■ **Source document**:
Dissolution and leaching: Dissolution in clastic rocks has been documented as a promoting factor that creates a secondary porosity and enhances reservoir characteristics. For the Bentiu and Abu Gabra samples, dissolution of feldspars is indicated by the presence of altered feldspar relics as well as some authigenic kaolinite booklets (Fig. 4e).

Fracturing: Fracturing is a leading process that increases secondary porosity by adding extra fracture pores, which are evident in the studied samples in the form of fractured quartz grains of the arenite microfacies (Fig. 4b). The existence of different sets of intersecting micro-fracture sets helps in creating a pore network with high degree of connectivity which increases the ability of dissolving fluids to invade rocks and enhance their enhancing impacts on reservoir quality.

■ **Supplied data**:

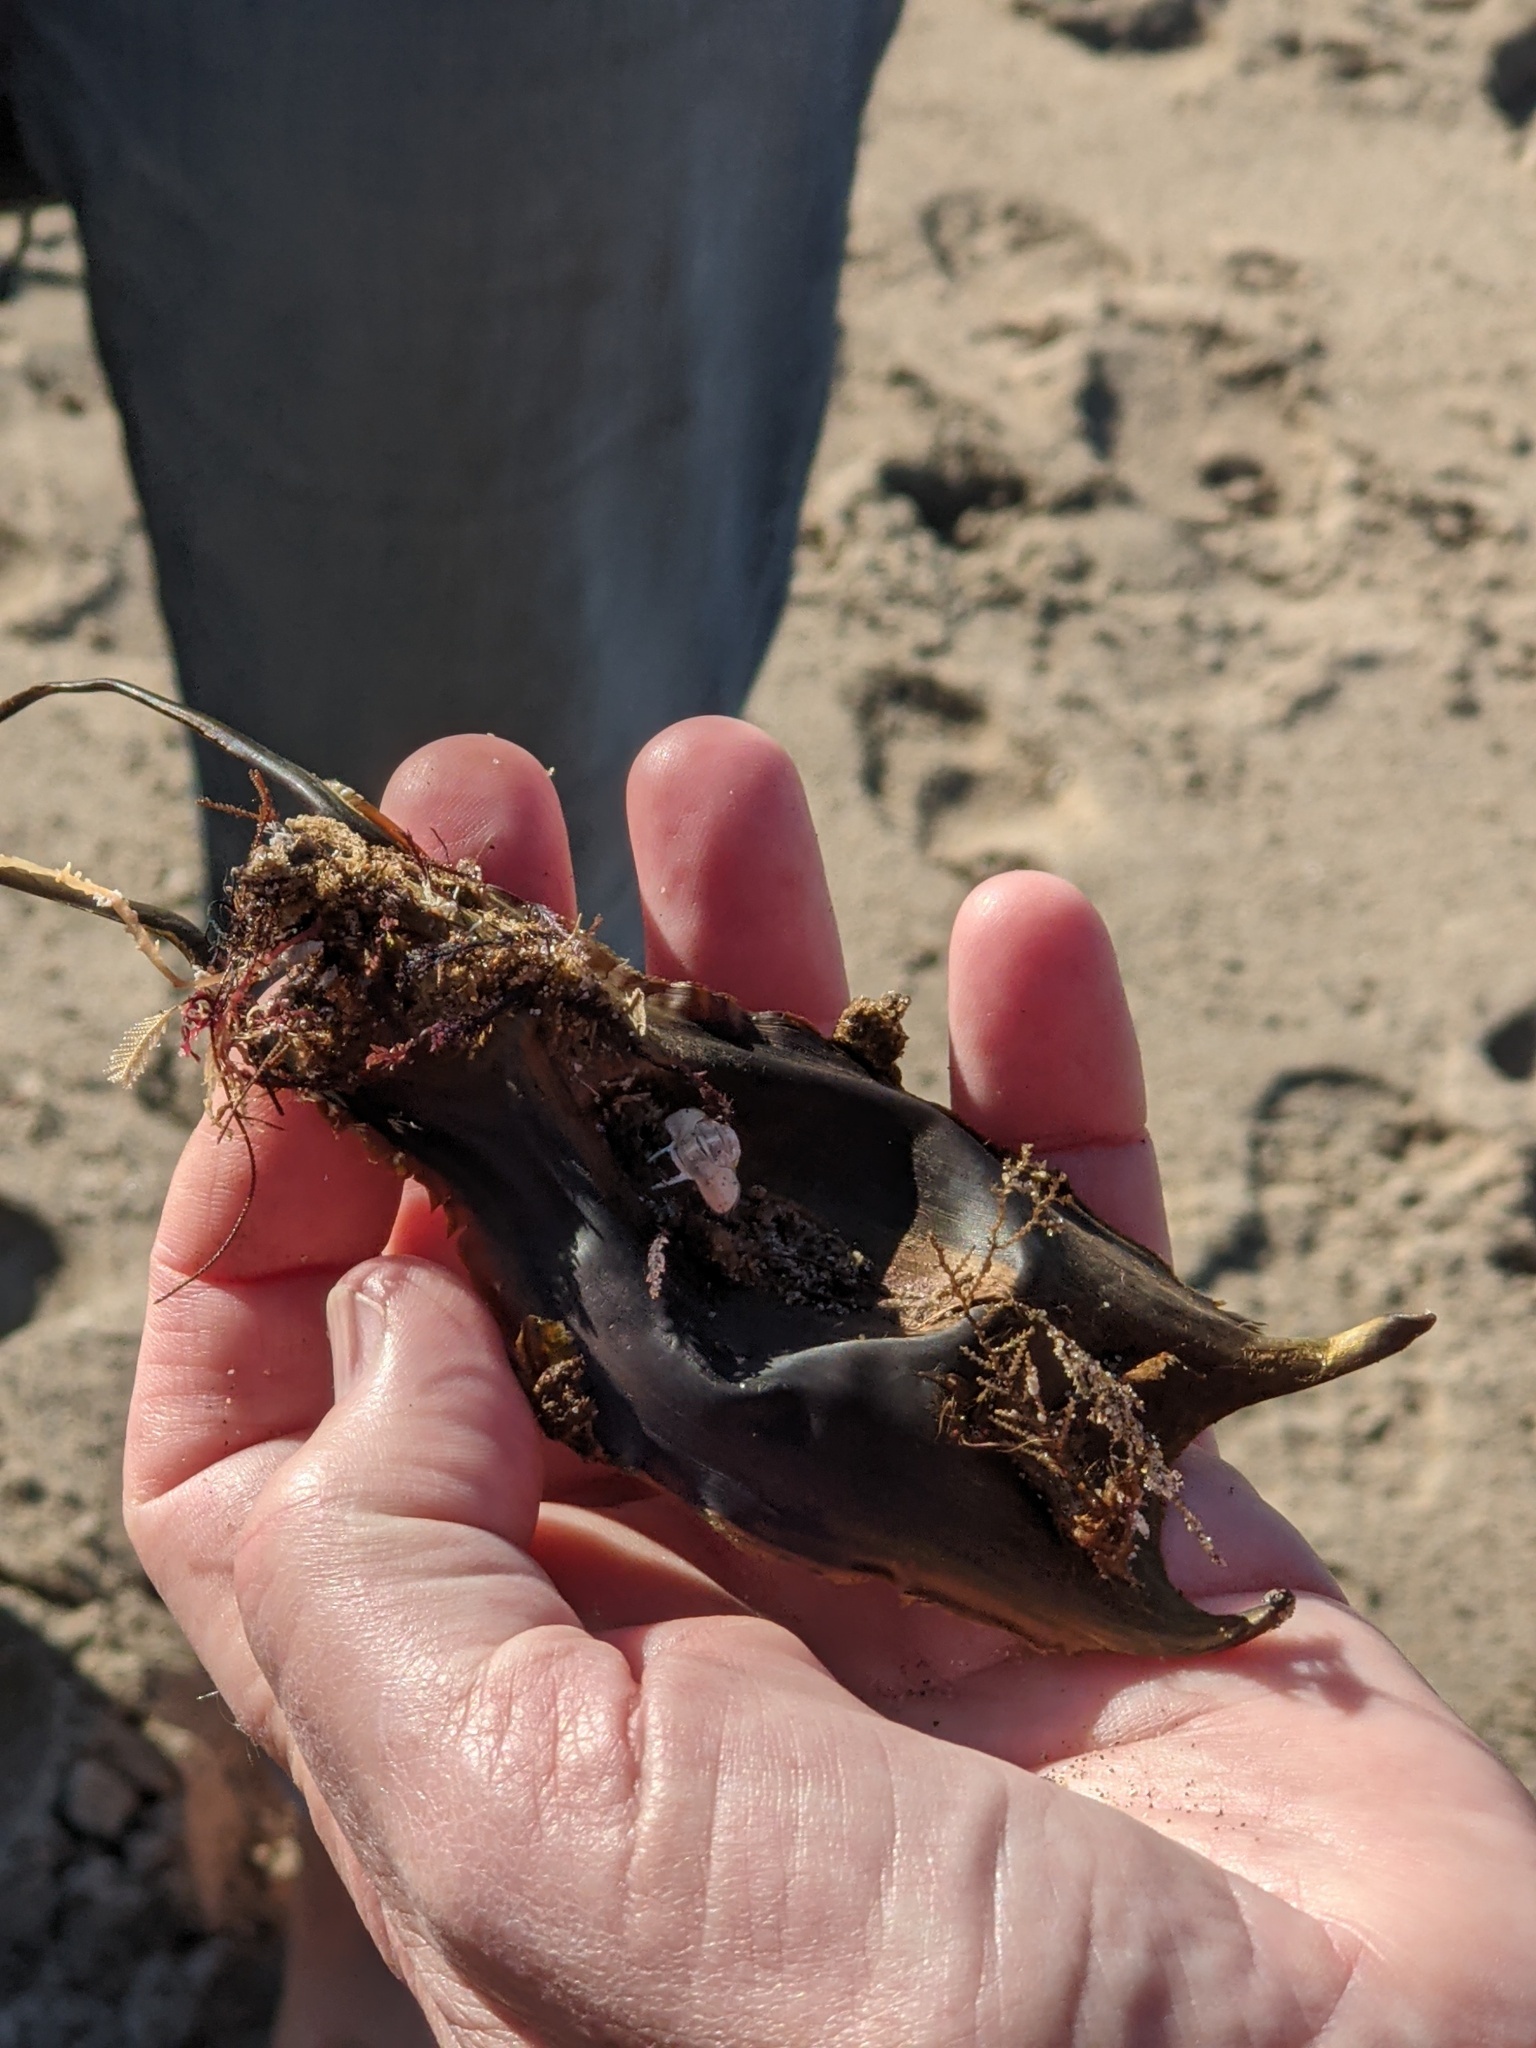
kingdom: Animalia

■ **Exercise**:
Using the passage above on dissolution and fracturing, decide whether each statement agrees with it, giving yes or no and the words of the passage that settle it: 1. In the Bentiu and Abu Gabra samples, altered feldspar relics point to feldspar dissolution. 2. Fracturing lowers secondary porosity. 3. The fractured grains seen in the studied samples are feldspar grains.

■ **Finished exercise**:
1. Yes: "dissolution of feldspars is indicated by the presence of altered feldspar relics"
2. No: "Fracturing is a leading process that increases secondary porosity by adding extra fracture pores"
3. No: "fractured quartz grains of the arenite microfacies"